▶ **TASK INSTRUCTIONS**
Please give every line of the records, from the line containing "genus: Blechnum" through the last line, as a JSON list of strings with one string per line and blank lines left out.

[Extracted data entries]
BEGIN

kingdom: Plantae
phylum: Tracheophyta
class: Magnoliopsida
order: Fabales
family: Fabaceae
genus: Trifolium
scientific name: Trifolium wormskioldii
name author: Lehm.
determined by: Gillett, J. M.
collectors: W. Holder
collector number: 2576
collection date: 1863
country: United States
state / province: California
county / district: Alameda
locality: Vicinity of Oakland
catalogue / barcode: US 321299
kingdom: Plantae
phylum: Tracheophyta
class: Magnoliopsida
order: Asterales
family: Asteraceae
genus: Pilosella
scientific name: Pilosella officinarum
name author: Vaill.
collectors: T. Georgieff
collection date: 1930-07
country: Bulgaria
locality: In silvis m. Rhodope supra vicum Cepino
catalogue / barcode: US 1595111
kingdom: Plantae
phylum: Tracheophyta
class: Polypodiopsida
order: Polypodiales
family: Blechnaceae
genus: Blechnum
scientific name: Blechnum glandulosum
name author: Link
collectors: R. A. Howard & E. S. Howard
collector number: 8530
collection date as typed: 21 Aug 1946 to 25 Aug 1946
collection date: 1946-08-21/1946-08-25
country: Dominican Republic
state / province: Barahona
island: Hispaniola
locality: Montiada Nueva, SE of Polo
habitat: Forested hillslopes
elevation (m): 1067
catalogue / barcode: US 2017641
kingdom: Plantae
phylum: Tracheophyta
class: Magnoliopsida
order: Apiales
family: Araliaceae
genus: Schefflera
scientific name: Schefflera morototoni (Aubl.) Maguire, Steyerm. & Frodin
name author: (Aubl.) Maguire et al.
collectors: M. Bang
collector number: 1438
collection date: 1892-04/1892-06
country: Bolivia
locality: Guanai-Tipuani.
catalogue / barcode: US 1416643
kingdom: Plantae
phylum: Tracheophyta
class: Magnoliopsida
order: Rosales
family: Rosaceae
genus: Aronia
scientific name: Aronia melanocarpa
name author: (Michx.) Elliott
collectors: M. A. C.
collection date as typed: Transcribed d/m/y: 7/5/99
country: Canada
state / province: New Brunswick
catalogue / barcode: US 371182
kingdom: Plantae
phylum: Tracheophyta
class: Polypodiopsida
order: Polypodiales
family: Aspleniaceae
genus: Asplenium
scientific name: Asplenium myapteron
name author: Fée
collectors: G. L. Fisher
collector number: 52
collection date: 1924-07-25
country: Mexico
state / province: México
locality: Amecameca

END

▶ **WRITTEN ANSWER**
[
  "genus: Blechnum",
  "scientific name: Blechnum glandulosum",
  "name author: Link",
  "collectors: R. A. Howard & E. S. Howard",
  "collector number: 8530",
  "collection date as typed: 21 Aug 1946 to 25 Aug 1946",
  "collection date: 1946-08-21/1946-08-25",
  "country: Dominican Republic",
  "state / province: Barahona",
  "island: Hispaniola",
  "locality: Montiada Nueva, SE of Polo",
  "habitat: Forested hillslopes",
  "elevation (m): 1067",
  "catalogue / barcode: US 2017641",
  "kingdom: Plantae",
  "phylum: Tracheophyta",
  "class: Magnoliopsida",
  "order: Apiales",
  "family: Araliaceae",
  "genus: Schefflera",
  "scientific name: Schefflera morototoni (Aubl.) Maguire, Steyerm. & Frodin",
  "name author: (Aubl.) Maguire et al.",
  "collectors: M. Bang",
  "collector number: 1438",
  "collection date: 1892-04/1892-06",
  "country: Bolivia",
  "locality: Guanai-Tipuani.",
  "catalogue / barcode: US 1416643",
  "kingdom: Plantae",
  "phylum: Tracheophyta",
  "class: Magnoliopsida",
  "order: Rosales",
  "family: Rosaceae",
  "genus: Aronia",
  "scientific name: Aronia melanocarpa",
  "name author: (Michx.) Elliott",
  "collectors: M. A. C.",
  "collection date as typed: Transcribed d/m/y: 7/5/99",
  "country: Canada",
  "state / province: New Brunswick",
  "catalogue / barcode: US 371182",
  "kingdom: Plantae",
  "phylum: Tracheophyta",
  "class: Polypodiopsida",
  "order: Polypodiales",
  "family: Aspleniaceae",
  "genus: Asplenium",
  "scientific name: Asplenium myapteron",
  "name author: Fée",
  "collectors: G. L. Fisher",
  "collector number: 52",
  "collection date: 1924-07-25",
  "country: Mexico",
  "state / province: México",
  "locality: Amecameca"
]